More spin. Few even of those who favor withdrawal are talking about "withdrawal now" - it should be done responsibly and on a timetable. And 71 percent of the British people already back that withdrawal.
Milliband's political calculation is that the Labour Party will get hammered at next years general election as the party that led Britain into two U.S. quagmires. He's thus trying to stake out a position the opposition parties cannot deny without opening themselves to charges of enabling barbarism and being defeatist. He's doing that because admitting the Labour Party were wrong before the election would be just as damaging to its electoral chances as what's happening on the domestic political front now. There is exactly zero care or consideration for Afghans involved. When it doesn't work by January, Milliband will turn a full 180 and, along with his party, head to the exit. All he needs is the political cover afforded by a NATO summit.

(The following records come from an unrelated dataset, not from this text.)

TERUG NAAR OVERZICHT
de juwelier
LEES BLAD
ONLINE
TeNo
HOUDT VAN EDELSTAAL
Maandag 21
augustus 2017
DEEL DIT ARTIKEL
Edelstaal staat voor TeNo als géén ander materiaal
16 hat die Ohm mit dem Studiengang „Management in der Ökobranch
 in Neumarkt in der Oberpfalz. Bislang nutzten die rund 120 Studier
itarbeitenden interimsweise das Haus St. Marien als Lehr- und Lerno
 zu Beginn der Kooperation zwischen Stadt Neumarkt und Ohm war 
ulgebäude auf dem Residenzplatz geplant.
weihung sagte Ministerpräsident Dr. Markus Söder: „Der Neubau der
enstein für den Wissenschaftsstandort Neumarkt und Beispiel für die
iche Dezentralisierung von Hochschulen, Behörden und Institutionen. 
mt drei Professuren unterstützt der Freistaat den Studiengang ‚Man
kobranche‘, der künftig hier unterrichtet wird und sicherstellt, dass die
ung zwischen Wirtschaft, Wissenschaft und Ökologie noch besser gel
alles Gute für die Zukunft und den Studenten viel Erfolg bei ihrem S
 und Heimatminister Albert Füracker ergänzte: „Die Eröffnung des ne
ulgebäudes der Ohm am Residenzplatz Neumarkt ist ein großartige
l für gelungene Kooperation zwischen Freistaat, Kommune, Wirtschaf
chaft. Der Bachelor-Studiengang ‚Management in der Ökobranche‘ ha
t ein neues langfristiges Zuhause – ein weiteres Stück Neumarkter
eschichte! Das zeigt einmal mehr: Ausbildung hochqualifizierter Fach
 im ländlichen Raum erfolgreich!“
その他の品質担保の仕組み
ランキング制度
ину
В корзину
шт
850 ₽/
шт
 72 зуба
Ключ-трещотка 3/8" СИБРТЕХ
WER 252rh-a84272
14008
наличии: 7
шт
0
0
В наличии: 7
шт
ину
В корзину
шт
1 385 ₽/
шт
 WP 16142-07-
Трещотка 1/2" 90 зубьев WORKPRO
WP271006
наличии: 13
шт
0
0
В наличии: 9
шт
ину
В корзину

Used to be British politicians were physically unattractive but relatively honest - think Churchill, Heath, Callaghan, and dare I say Thatcher. Now you seem to be getting these attractive people who are fundamentally dishonest - Blair, Cameron, Milliband. Correlation?
ReplyDeleteHi empty,
ReplyDeleteMost definitely I think there's a correlation. I was at University in the early 80s and the Blairites were on a recruiting drive of cleancut political mercenaries who could say whatever they were told to say in order to further Blairites in elections. I knew several personally that are now prominent party members. As soon as they had enough of them, they launched a purge of the hairy hippies and the redneck workingclass lefties who had always comprised the two backbones of the Labour Party - they took it over and remodelled it as "New" Labour to their own end, which was winning elections, not defending the common man.